EU banking supervisor The European Banking Authority (EBA) announced the release of new proposed amendments to Pillar 3 disclosure requirements for banks, including simplifications and clarifications around ESG risk-related reporting, particularly for small and medium-sized banks.
The EBA said that its new proposals align with the initiatives of the European Commission to simplify sustainability reporting, such as the Commission’s Omnibus package.
The EBA said:
“In line with the European Commission’s omnibus proposal to reduce reporting costs and simplify sustainability reporting, the EBA has designed a proportionate approach for ESG disclosures based on the institution’s type, size and complexity, with simplified disclosures for banks other than large, particularly for those that are small or non-listed.”
The EBA added that it also aims to simplify ESG reporting for large banks ”by clarifying the existing requirements based on the experience gained.”
The EBA’s new proposals follow the publication by the EU in 2024 of a Banking Package (CRR3), which included changes to reporting requirements for banks beginning in 2025, including extending the scope of ESG risks-related disclosures from only large institutions to all institutions, in areas such as environmental physical risks and transition risks.
Additional new ESG-related reporting requirements under the banking package include separate disclosure of environmental physical and transition risks, and their social and governance risks, total exposure to fossil fuel sector entities, and disclosures on how institutions integrate the identified ESG risks in their business strategy and processes, and governance and risk management.
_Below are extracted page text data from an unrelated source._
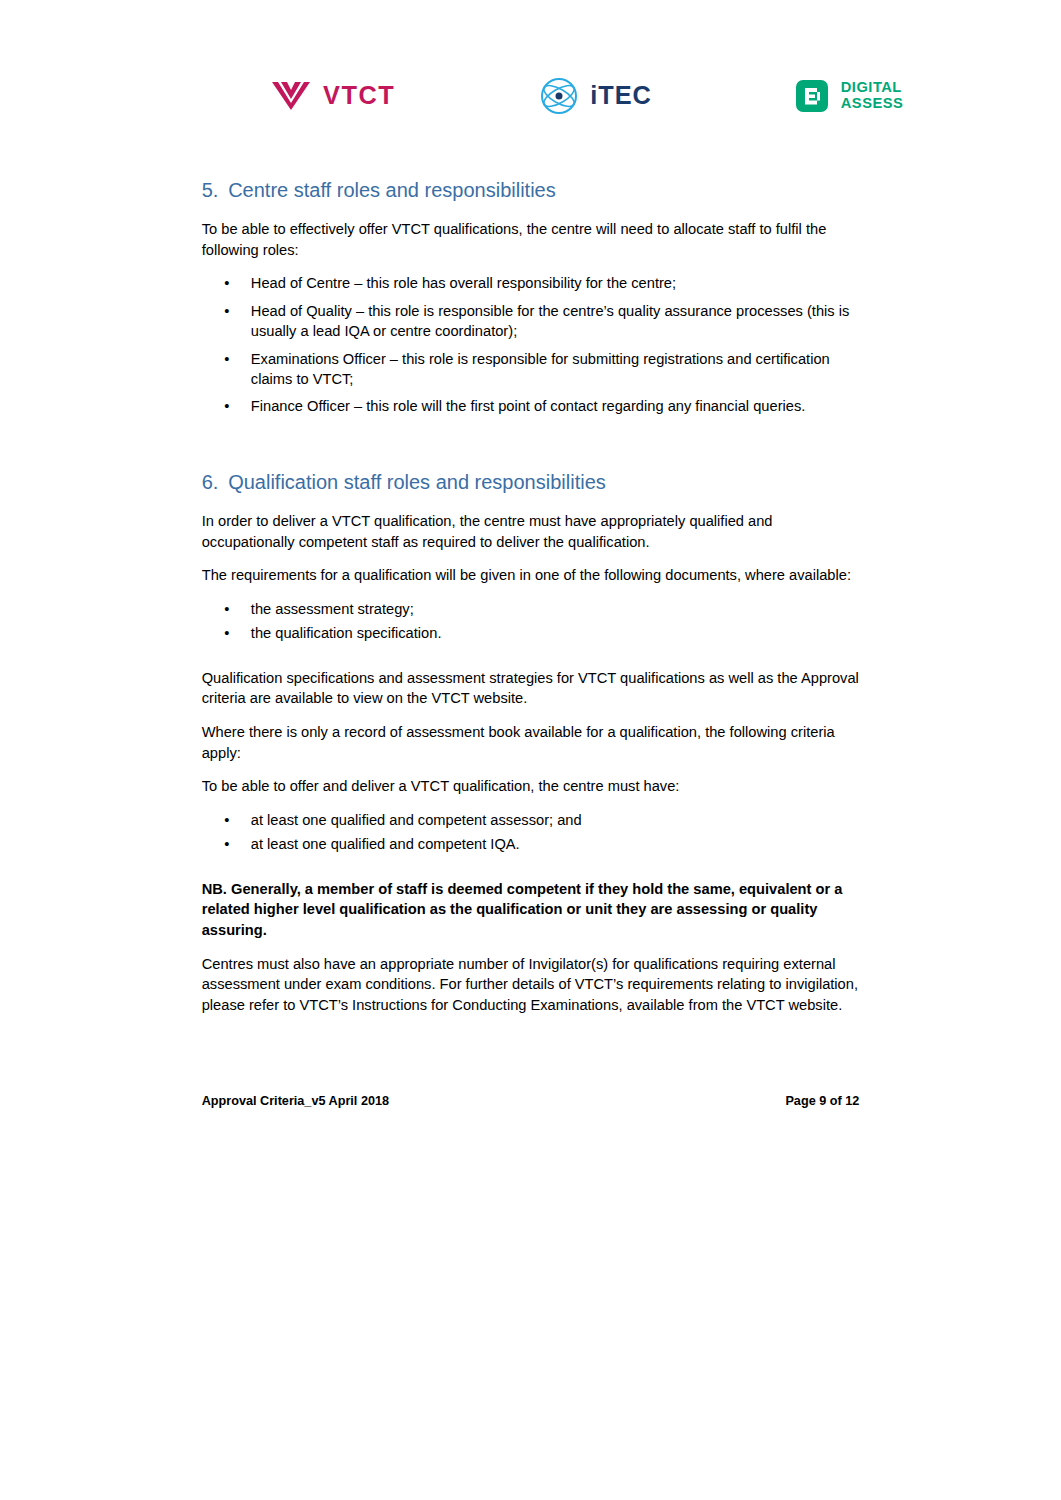VTCT
iTEC
DIGITAL
ASSESS
5. Centre staff roles and responsibilities
To be able to effectively offer VTCT qualifications, the centre will need to allocate staff to fulfil the following roles:
Head of Centre – this role has overall responsibility for the centre;
Head of Quality – this role is responsible for the centre’s quality assurance processes (this is usually a lead IQA or centre coordinator);
Examinations Officer – this role is responsible for submitting registrations and certification claims to VTCT;
Finance Officer – this role will the first point of contact regarding any financial queries.
6. Qualification staff roles and responsibilities
In order to deliver a VTCT qualification, the centre must have appropriately qualified and occupationally competent staff as required to deliver the qualification.
The requirements for a qualification will be given in one of the following documents, where available:
the assessment strategy;
the qualification specification.
Qualification specifications and assessment strategies for VTCT qualifications as well as the Approval criteria are available to view on the VTCT website.
Where there is only a record of assessment book available for a qualification, the following criteria apply:
To be able to offer and deliver a VTCT qualification, the centre must have:
at least one qualified and competent assessor; and
at least one qualified and competent IQA.
NB. Generally, a member of staff is deemed competent if they hold the same, equivalent or a related higher level qualification as the qualification or unit they are assessing or quality assuring.
Centres must also have an appropriate number of Invigilator(s) for qualifications requiring external assessment under exam conditions. For further details of VTCT’s requirements relating to invigilation, please refer to VTCT’s Instructions for Conducting Examinations, available from the VTCT website.
Approval Criteria_v5 April 2018
Page 9 of 12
Under the EBA’s new proposals, separate disclosure requirements will be introduced for institutions, with large institutions subject to the “full set of information,” other listed institutions and large subsidiaries subject to the “simplified set of information,” and small and non-complex institutions (SNCIs) subject to an “essential set of information.” Examples of the differences between the information sets include semi-annual reporting on “Climate Change transition risk: Credit quality of exposures by sector, emissions and residual maturity” for large institutions, compared with annual reporting for other listed institutions and large subsidiaries, and a separate “Transition and physical risk for SNCI” annual disclosure for SNCIs.
Large bank reporting requirements also include disclosure of their green asset ratio (GAR), or the share of assets aligned with sustainable activities, with the EBA’s new proposals ensuring full alignment of the GAR with the EU’s Taxonomy regulation. The EBA is also proposing introducing the possibility of reducing the frequency of some disclosures for large banks based on materiality reasons.